Uma investigação diagnóstica geral para quadros de demência exige o levantamento dos sintomas cognitivos e neuropsiquiátricos, os quais interferem na capacidade funcional do paciente. Também são aplicados exames do estado mental, dentre eles o Mini-Mental, que avalia o nível de comprometimento da memória.

A lista de instrumentos de avaliação das demências e de outras patologias geriátricas é ampla. O primeiro atendimento em geriatria costuma ser demorado e os familiares são importantes nesse cenário, uma vez que podem intermediar a comunicação e ajudar o médico a coletar todas as informações que precisa — principalmente quando o estado cognitivo do paciente já se encontra prejudicado.

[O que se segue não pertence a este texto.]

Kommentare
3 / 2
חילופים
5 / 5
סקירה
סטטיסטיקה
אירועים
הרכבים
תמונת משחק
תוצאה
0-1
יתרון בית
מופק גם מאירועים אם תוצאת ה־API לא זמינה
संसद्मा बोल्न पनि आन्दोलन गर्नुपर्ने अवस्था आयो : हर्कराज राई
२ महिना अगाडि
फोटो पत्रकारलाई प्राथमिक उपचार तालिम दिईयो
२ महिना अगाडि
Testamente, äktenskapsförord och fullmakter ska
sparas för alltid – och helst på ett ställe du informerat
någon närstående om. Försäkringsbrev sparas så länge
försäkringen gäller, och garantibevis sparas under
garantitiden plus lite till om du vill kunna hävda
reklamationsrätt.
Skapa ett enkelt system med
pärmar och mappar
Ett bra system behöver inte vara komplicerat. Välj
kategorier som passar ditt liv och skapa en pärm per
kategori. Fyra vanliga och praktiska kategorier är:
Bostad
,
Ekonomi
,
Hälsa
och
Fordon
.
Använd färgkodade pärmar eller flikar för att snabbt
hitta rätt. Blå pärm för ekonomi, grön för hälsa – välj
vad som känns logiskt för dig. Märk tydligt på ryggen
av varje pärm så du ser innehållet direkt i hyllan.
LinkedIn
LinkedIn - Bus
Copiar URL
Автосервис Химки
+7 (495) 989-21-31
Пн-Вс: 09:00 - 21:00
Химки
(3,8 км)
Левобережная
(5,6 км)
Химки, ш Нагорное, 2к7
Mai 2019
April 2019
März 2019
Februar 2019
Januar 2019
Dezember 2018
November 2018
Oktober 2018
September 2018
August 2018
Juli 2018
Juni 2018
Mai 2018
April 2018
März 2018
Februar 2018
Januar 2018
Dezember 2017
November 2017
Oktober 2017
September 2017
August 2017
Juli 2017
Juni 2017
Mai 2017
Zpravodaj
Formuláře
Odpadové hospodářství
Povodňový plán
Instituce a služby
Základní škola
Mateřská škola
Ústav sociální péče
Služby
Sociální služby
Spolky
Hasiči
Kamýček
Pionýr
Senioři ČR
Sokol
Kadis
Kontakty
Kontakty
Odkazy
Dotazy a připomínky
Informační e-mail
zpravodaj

No amplo leque de dados, o médico precisa saber sobre:

  • funcionalidades — funções básicas associadas ao autocuidado e à sobrevivência que o paciente consegue desempenhar sem ajuda (exemplo: ir ao banheiro e alimentar-se);
  • atividades instrumentais que permitem a manutenção da vida diária em comunidade, como usar o telefone e administrar as próprias finanças;
  • doenças existentes;
  • medicamentos de uso diário;
  • histórico de eventos clínicos graves, como infarto e AVC;
  • história familiar de patologias geriátricas, câncer e outras condições que requeiram atenção;
  • condições nutricionais do paciente;
  • hábitos de vida;
  • características da vivência atual — com quem mora, se tem autonomia financeira etc.;
  • situação da vacinação.

A lista de informações investigadas na anamnese segue além destas. Cada questão é importante para compreender quem é esse paciente e como intervir para melhorar sua qualidade de vida. O atendimento em geriatria não é focado somente no tratamento pontual das patologias identificadas, mas baseia-se em uma visão total do paciente, com a finalidade de prolongar sua saúde e seu bem-estar físico e mental, dentro do possível.

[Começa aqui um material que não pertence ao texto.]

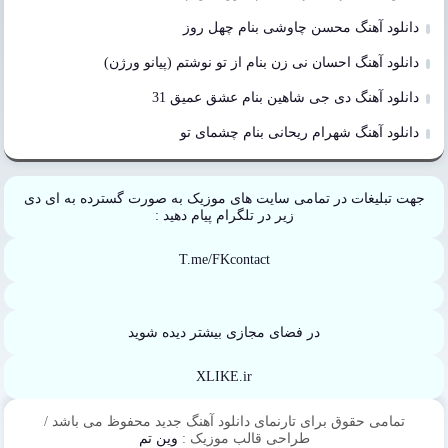
دانلود آهنگ محسن چاوشی بنام چهل روز
دانلود آهنگ احسان نی زن بنام از تو نوشتم (پیانو ورژن)
دانلود آهنگ دی جی شاهین بنام عشق عمیق 31
دانلود آهنگ شهرام ریحانی بنام چشمای تو
جهت تبلیغات در تمامی سایت های موزیک به صورت گسترده به ای دی
زیر در تلگرام پیام دهید :
T.me/FKcontact
در فضای مجازی بیشتر دیده شوید
XLIKE.ir
تمامی حقوق برای تارنمای دانلود آهنگ جدید محفوظ می باشد /
طراحی قالب موزیک :
وین تم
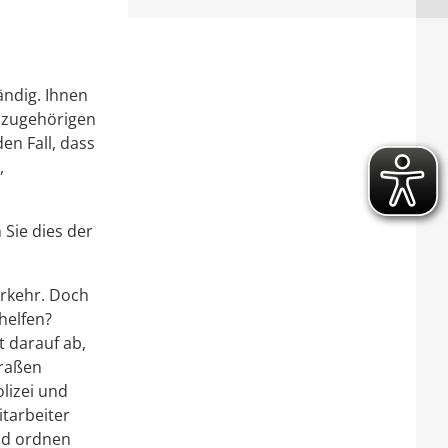
ändig. Ihnen
dazugehörigen
en Fall, dass
,
 Sie dies der
erkehr. Doch
helfen?
t darauf ab,
traßen
lizei und
tarbeiter
nd ordnen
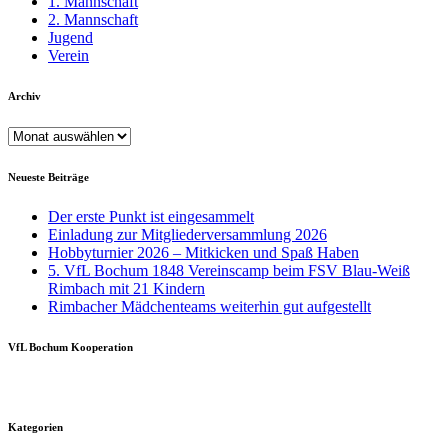
1. Mannschaft
2. Mannschaft
Jugend
Verein
Archiv
Archiv
Neueste Beiträge
Der erste Punkt ist eingesammelt
Einladung zur Mitgliederversammlung 2026
Hobbyturnier 2026 – Mitkicken und Spaß Haben
5. VfL Bochum 1848 Vereinscamp beim FSV Blau-Weiß
Rimbach mit 21 Kindern
Rimbacher Mädchenteams weiterhin gut aufgestellt
VfL Bochum Kooperation
Kategorien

No diagnóstico da demência frontotemporal, em específico, a avaliação neuropsicológica e comportamental focaliza indícios de disfunção executiva e déficits de julgamento crítico e social. Nesse contexto, algumas ferramentas são úteis, como a bateria de avaliação frontal (FAB), a bateria de avaliação da cognição social e emocional e o inventário de comportamentos frontais.

Exames de neuroimagem também são importantes para a definição da demência frontotemporal provável — assim como na doença de Alzheimer, a condição é definida como possível ou provável. Os exames indicados são tomografia computadorizada, ressonância magnética do crânio, tomografia por emissão de fóton único e tomografia por emissão de pósitrons.

Tratamento

As demências degenerativas ainda não têm tratamento para reverter os danos ou impedir a progressão da deterioração cognitiva. Contudo, algumas intervenções podem ajudar no manejo dos sintomas comportamentais.

Na demência frontotemporal, existe um acentuado déficit de serotonina. Diante disso, alguns estudos identificaram benefícios no uso de antidepressivos inibidores seletivos da recaptação de serotonina. A melhora foi percebida principalmente em relação aos sintomas de irritabilidade, impulsividade e comportamentos compulsivos.

A orientação aos familiares quanto à maneira de lidar com as alterações comportamentais do paciente é essencial no apoio ao tratamento. A atenção ao estresse dos cuidadores também é importante, visto que a demência frontotemporal e as demais patologias geriátricas podem impactar todos os membros da família, de uma forma ou outra.